Saved data entries

-.-.-

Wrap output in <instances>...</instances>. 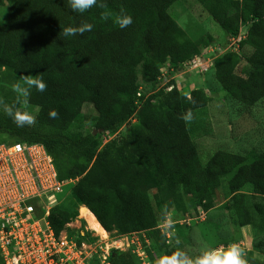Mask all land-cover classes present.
<instances>
[{
	"label": "trees",
	"instance_id": "obj_1",
	"mask_svg": "<svg viewBox=\"0 0 264 264\" xmlns=\"http://www.w3.org/2000/svg\"><path fill=\"white\" fill-rule=\"evenodd\" d=\"M196 1L229 38L240 37L246 28L240 40L243 55L232 51L218 57L211 71L231 100L254 107L264 100V0ZM103 2L105 7L79 14L67 0H16L0 26V72L9 71L21 82L42 77L47 84L44 93L32 89L29 96V104L41 109V120L20 128L0 114V135L45 146L60 179L77 180L70 205L62 202L51 212L54 230L59 233L75 220L82 204L108 233L155 235L171 208L186 215L212 210L228 178L239 225L250 224L244 190L251 187L264 231V151L251 157L219 151L204 165L195 143L203 127L181 117L202 112L212 98L204 88L183 95L175 82L158 89L165 64L178 71L195 60L205 62L214 37L192 39L170 13L177 0ZM121 9L133 17L126 29L115 23ZM105 13L111 14L108 21L101 18ZM82 23L93 24V30L59 36L64 27ZM243 59L251 68L247 77L238 74ZM147 86L157 91L147 97ZM86 106L97 115V135L73 131L83 123ZM51 110L58 118L49 117ZM133 119L137 124L126 137L99 149L102 134L115 133ZM161 246L164 256L177 251L166 241ZM112 254V264L138 263V258ZM148 255L154 262L152 252Z\"/></svg>",
	"mask_w": 264,
	"mask_h": 264
},
{
	"label": "rangeland",
	"instance_id": "obj_2",
	"mask_svg": "<svg viewBox=\"0 0 264 264\" xmlns=\"http://www.w3.org/2000/svg\"><path fill=\"white\" fill-rule=\"evenodd\" d=\"M15 1L0 0V26L7 23L9 7ZM170 13L192 39L197 40L207 35L213 36L215 43L210 46L211 50L207 49V52L211 53L213 49H216L218 51L217 58L232 51L243 55L240 50V40L244 39L245 27L242 28L240 37L229 38L196 0H177ZM199 69L203 71L202 74ZM211 70L213 69L210 64L206 66L201 63L198 66L197 64L193 67L184 66L178 71H174L170 63H167L162 69L160 85H158V89H160L169 82H175L183 95H189L194 89L204 88L207 95L212 98L209 106L202 112L192 115L191 119L193 123H196V126L203 127L195 138L202 163L207 164L209 159L219 151L243 156L250 155V157L252 153H262L264 151V100L250 109L244 108L231 100L227 93L219 88L214 78V71ZM250 73L251 68L243 59L238 74L247 77ZM18 82L23 83L12 78L9 71L1 70L0 114H5V106L17 103V94L13 91V85ZM145 91L148 97L157 90L147 86ZM27 99L29 102V97ZM19 107L23 108L24 106L20 103ZM28 111L36 116V121L41 120L39 119L41 114L39 107L28 103ZM84 116L83 123L75 125L73 131L84 133L92 131L97 135L98 133L94 129V119L97 115L91 106L85 107ZM135 124H137V120L133 119L115 133L102 134L99 139V149L101 150L104 145L113 140H121L126 137ZM3 141L9 142L11 139L0 135V143H5ZM72 181L75 185L77 180ZM244 193L247 196L246 202L250 213L248 218L250 224L247 226L239 225V219L233 208L232 196L229 193L227 178L217 190L215 207L209 212L199 209L197 214L194 212L186 215L171 208L166 214V217L170 218L171 224H168L165 218L162 219L155 235L149 231L131 235L112 232L111 235L109 234V241L103 240L98 235L99 245L102 247L110 245L115 256H129L135 259L138 246L134 244L137 242L143 251L152 252L153 260L157 264L164 257L161 245L165 241L167 245L177 251H183L192 258L198 256L202 250L222 249L235 243L243 249L246 264H251L254 261L264 262V231L254 210V205L258 203L259 198L251 187H247ZM151 195L154 197L155 194ZM58 200L60 203L64 202L65 206L70 205L69 203L72 202L71 186L66 187L64 193L58 195Z\"/></svg>",
	"mask_w": 264,
	"mask_h": 264
},
{
	"label": "built area",
	"instance_id": "obj_3",
	"mask_svg": "<svg viewBox=\"0 0 264 264\" xmlns=\"http://www.w3.org/2000/svg\"><path fill=\"white\" fill-rule=\"evenodd\" d=\"M217 54L213 49L205 62L198 59L188 67L202 63L213 68ZM171 90L172 87L168 88ZM3 142L0 143L1 264H112L113 248L99 245L97 232L90 229L86 220L84 226L80 216L59 233L51 225V212L61 204L58 195L74 182L60 179L46 147L16 140ZM134 245L138 246L137 264H156L139 243Z\"/></svg>",
	"mask_w": 264,
	"mask_h": 264
},
{
	"label": "clouds",
	"instance_id": "obj_4",
	"mask_svg": "<svg viewBox=\"0 0 264 264\" xmlns=\"http://www.w3.org/2000/svg\"><path fill=\"white\" fill-rule=\"evenodd\" d=\"M67 4L73 12L84 14L94 6L105 7L103 0H67ZM103 20L111 19V14L105 13ZM133 17L124 9H121L117 14L115 23L120 29H126L133 24ZM94 25L91 23H82L79 26H67L61 29L59 36L65 39L70 37L82 36L86 32H91ZM35 89L39 93H44L47 90V84L42 77L39 78H24L23 83L13 85V91L17 94V103L11 106L4 107V113L15 123L17 127L32 126L36 123V116L28 111V97L31 90ZM22 103L23 108L18 107ZM49 117L52 119L58 118V112L51 110ZM185 122L192 119V113L189 111L181 117ZM168 224L171 220L165 217ZM159 264H246L244 260L243 249L235 243L229 244L222 249H205L201 253L192 258L186 255L183 251H176L170 256H164L160 259Z\"/></svg>",
	"mask_w": 264,
	"mask_h": 264
},
{
	"label": "bare ground",
	"instance_id": "obj_5",
	"mask_svg": "<svg viewBox=\"0 0 264 264\" xmlns=\"http://www.w3.org/2000/svg\"><path fill=\"white\" fill-rule=\"evenodd\" d=\"M76 209L79 212L80 219L86 220L91 230L97 232V234L101 236L103 240H110L109 233L106 232V230L102 227L96 216L86 206L81 204Z\"/></svg>",
	"mask_w": 264,
	"mask_h": 264
}]
</instances>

-.-.-

### [What to do]
Find every line in the records containing the string "label" with the same capitalization, and copy each of those lines.

### [Problem solution]
	"label": "trees",
	"label": "rangeland",
	"label": "built area",
	"label": "clouds",
	"label": "bare ground",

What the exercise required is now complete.